RAD-PD, registry into DBS use with Parkinson’s, finishes pilot phase
Study follows patients over time to better understand surgery's benefits, risks
NeuroPoint Alliance’s (NPA) registry for people with Parkinson’s disease eligible for deep brain stimulation (DBS) surgery announced that it has completed its initial pilot phase, collecting information on more than 170 patients who underwent the treatment.

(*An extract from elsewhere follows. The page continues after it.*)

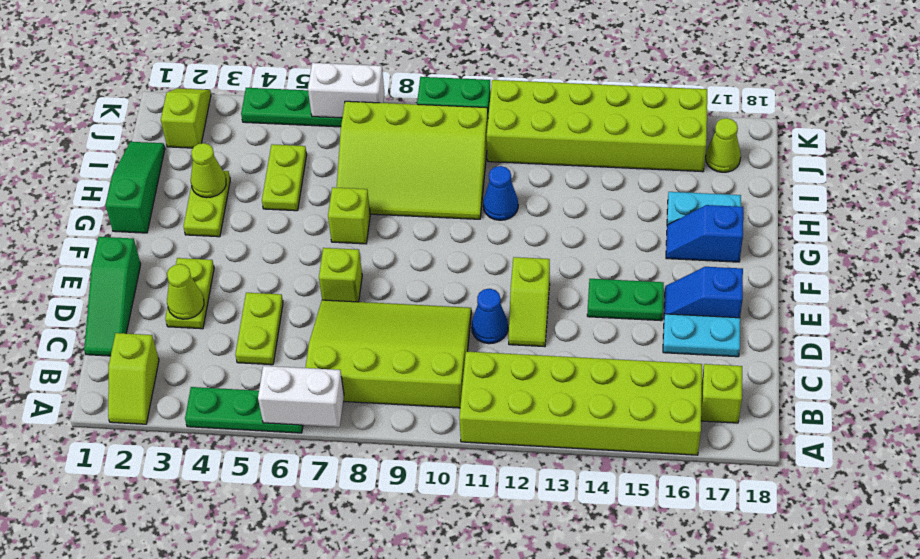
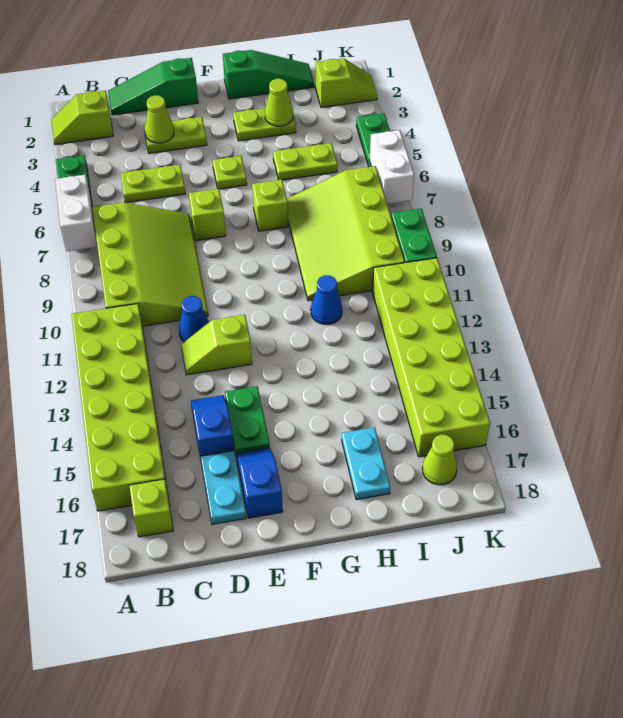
none -> lime 1x1 plate [213,156,247,189]
blue 1x2 slope [666,205,743,262] -> blue 1x2 slope moved to [191,395,234,456]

Called the Registry for the Advancement of DBS in Parkinson’s Disease, or RAD-PD, it opened to patients in the U.S. and Canada. Data collected since its 2018 launch aims to support DBS research and effectiveness by measuring and monitoring treatment outcomes over time.
Its pilot phase, sponsored by the Michael J. Fox Foundation for Parkinson’s Research and run in collaboration with the Parkinson Study Group, had 16 “actively” participating sites contributing to its final dataset. Forty-eight of the 178 enrolled patients who underwent the surgery were followed for at least one year and another six for at least two years, according to an NPA press release.
Initial analyses of collected data are underway and intend to help gain support for a planned next project phase.
“RAD-PD represents a new era of investigation of DBS therapy … Data acquired from study participants will enable the development of a comprehensive database for DBS treatment,” the alliance stated.
Registry data to aid in establishing best practices for DBS
DBS is a surgical treatment for Parkinson’s motor symptoms, such as tremors, rigidity, walking difficulties, stiffness, and slowness of movement. It usually is offered to patients who are at least four years post-diagnosis and for whom more standard disease treatments fail to fully control symptoms.
The surgery involves implanting a device to stimulate select brain regions with electric impulses generated by a battery-operated neurostimulator.
More than 100,000 Parkinson’s patients have undergone the surgery, but “many unanswered questions remain” regarding its use, the registry stated on its homepage.
These questions relate to best practices in DBS use, the incidence of adverse events and their risk factors, reasons for differences in outcomes among patients, and the treatment’s health economics.
“RAD-PD seeks to fill these knowledge gaps in an effort improve outcomes for patients receiving DBS,” it stated.
Data collected aims to help identify best practices for DBS by analyzing information regarding patient selection, surgical procedures, patient management after surgery, and medication use. Adverse events will examine issues noted during or around the time of the surgery, and those related to the implant’s long-term use, including falls, hospitalizations, and death.
Disparities in outcomes and health economics will look into differences in motor and non-motor symptoms among registry patients, treatment costs, and quality-adjusted life years, a measure of disease burden that includes both the quality and the quantity of life.
The registry’s database combines patient-reported outcomes and clinician-administered rating scales with a wide catalog of patient data, including demographics, treatment history, symptom assessments, and an imaging repository.
The NPA, a nonprofit group of the American Association of Neurological Surgeons aiming to improve the quality of neurosurgical care, manages the registry.
RAD-PD’s steering committee is made up of members of the Parkinson’s Study Group, and Fox Foundation members serve as its advisory committee.